Я уже упомянула, что она была коммунистка, но я имела при этом в виду не только то, что она была членом партии, мало ли таких, но и то, что она была коммунисткой во всем. Как «иностранный специалист» она могла пользоваться Инснабом с обилием прекрасных продуктов. Ее это злило, она никак не могла понять, как же так — в коммунистическом государстве одним дают больше, другим дают меньше, кто-то пользуется льготами, когда другие нуждаются. И она весь свой инснабский паек раздавала. Увы, большинство не испытывало к ней даже элементарной благодарности, считая это лишь чудачеством эксцентричной особы. Помню, как один ее молодой коллега рассказывал: «Она говорит — давайте я вам молока возьму, ведь у вас маленький ребенок. Ну, я принес ей бидон, и вечером она мне его отдает полным молока и плачет. Вот, говорит, я молока тебе взяла, а потеряла где-то в том магазине свои хорошие перчатки, искала везде — не нашла… На следующий день я принес ей ее перчатки: нате, говорю, Машё, мы их нашли под молоком на дне бидона».
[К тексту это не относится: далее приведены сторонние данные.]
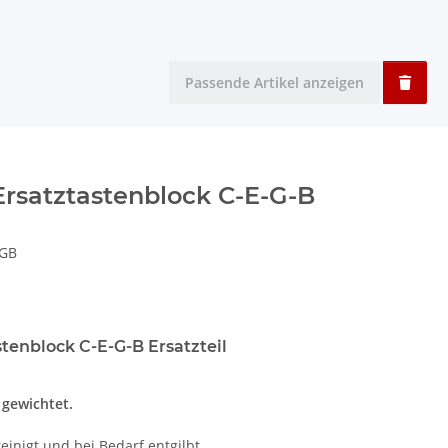
Passende Artikel anzeigen
Ersatztastenblock C-E-G-B
EGB
tenblock C-E-G-B Ersatzteil
t gewichtet.
einigt und bei Bedarf entgilbt.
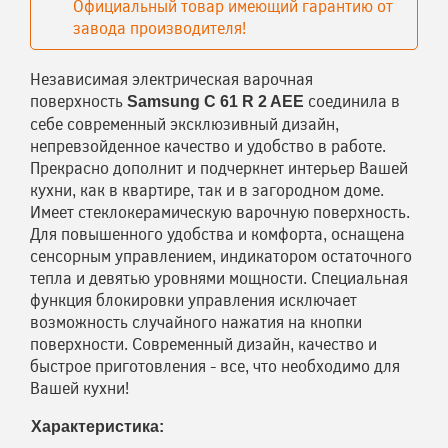
Официальный товар имеющий гарантию от
завода производителя!
Независимая электрическая варочная
поверхность
соединила в
Samsung C 61 R 2 AEE
себе современный эксклюзивный дизайн,
непревзойденное качество и удобство в работе.
Прекрасно дополнит и подчеркнет интерьер Вашей
кухни, как в квартире, так и в загородном доме.
Имеет стеклокерамическую варочную поверхность.
Для повышенного удобства и комфорта, оснащена
сенсорным управлением, индикатором остаточного
тепла и девятью уровнями мощности. Специальная
функция блокировки управления исключает
возможность случайного нажатия на кнопки
поверхности. Современный дизайн, качество и
быстрое приготовления - все, что необходимо для
Вашей кухни!
Характеристика:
Нас она особенно баловала, и мама была ей симпатична. Машё часами сидела у нас и без умолку говорила. «Нет, вы подумайте только, геноссин Фаерман, пришла я к ней, а она мне ставит на стол чай и кусок черного хлеба. Я вскочила, открыла ее буфет — там у нее и сметана, и сыр, и белый хлеб, и конфеты. Я и говорю ей: «Мне ничего не надо, но какая же ты, к черту, коммунистка, у тебя вон под кроватью еще и ящик, полный всякой крупы, — для кого же ты все это прячешь, когда тебе не надо, а кругом люди голодают?» Смотрит на меня, тупая корова, и говорит, что это не мое дело…» Все отрицательные женщины были у нее «тупые коровы»
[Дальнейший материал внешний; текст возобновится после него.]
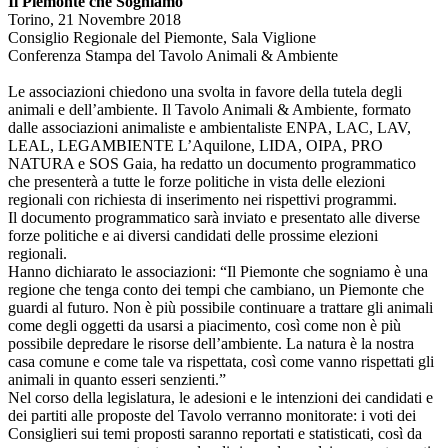
Il Piemonte che Sogniamo
Torino, 21 Novembre 2018
Consiglio Regionale del Piemonte, Sala Viglione
Conferenza Stampa del Tavolo Animali & Ambiente
Le associazioni chiedono una svolta in favore della tutela degli
animali e dell’ambiente. Il Tavolo Animali & Ambiente, formato
dalle associazioni animaliste e ambientaliste ENPA, LAC, LAV,
LEAL, LEGAMBIENTE L’Aquilone, LIDA, OIPA, PRO
NATURA e SOS Gaia, ha redatto un documento programmatico
che presenterà a tutte le forze politiche in vista delle elezioni
regionali con richiesta di inserimento nei rispettivi programmi.
Il documento programmatico sarà inviato e presentato alle diverse
forze politiche e ai diversi candidati delle prossime elezioni
regionali.
Hanno dichiarato le associazioni: “Il Piemonte che sogniamo è una
regione che tenga conto dei tempi che cambiano, un Piemonte che
guardi al futuro. Non è più possibile continuare a trattare gli animali
come degli oggetti da usarsi a piacimento, così come non è più
possibile depredare le risorse dell’ambiente. La natura è la nostra
casa comune e come tale va rispettata, così come vanno rispettati gli
animali in quanto esseri senzienti.”
Nel corso della legislatura, le adesioni e le intenzioni dei candidati e
dei partiti alle proposte del Tavolo verranno monitorate: i voti dei
Consiglieri sui temi proposti saranno reportati e statisticati, così da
Помню теплый, как парное молоко, летний вечер. Маше зашла за мамой, и мы отправились гулять. Дошли до Смоленской, потом пошли по Плющихе, попили у Маше чаю — и дальше по Пироговской. За монастырем и Окружной дорогой уже не было домов, а были сплошные пустыри за решетчатыми оградами. Мы дошли по довольно сырой после дождя дороге до самой реки, ни один человек нам не встретился по пути, а обе женщины говорили без умолку. Я глядела по сторонам и одним ухом подслушивала их разговор. Маше рассказывала маме историю своей жизни. Оказалось, что она у себя в Австрии вышла замуж за русского, родила сына, а через несколько лет ее муж уехал в СССР, сказав, что подготовит там жилье, а потом выпишет к себе ее с сыном. Писал он ей все реже и реже, потом велел отправить сына к нему. Она это сделала, но почувствовала недоброе. Она то ли уже работала в Торгпредстве в Вене, то ли устраивалась туда и, в общем, попросила перевести ее в Москву. Приехав сюда, она узнала, что муж ее уже давно завел себе новую семью, с Маше он даже не захотел встречаться, а предложил развестись. Сына он ей вернул с условием, что она будет свободно разрешать ему видеться с отцом и жить у него. Этот ее сын, Лео, был на два года старше меня, умный, начитанный и воспитанный мальчик, учился в какой-то особой школе. Маше очень ревновала его к отцу. Она вообще не знала, как ей быть. В Австрии у нее оставалась мать, но, если бы она вернулась туда, потеряла бы сына, а сына она безумно любила… Позже, конечно, вопрос о ее возвращении на родину совсем отпал, ведь она была там известна как активная коммунистка, а там поднимали голову фашисты.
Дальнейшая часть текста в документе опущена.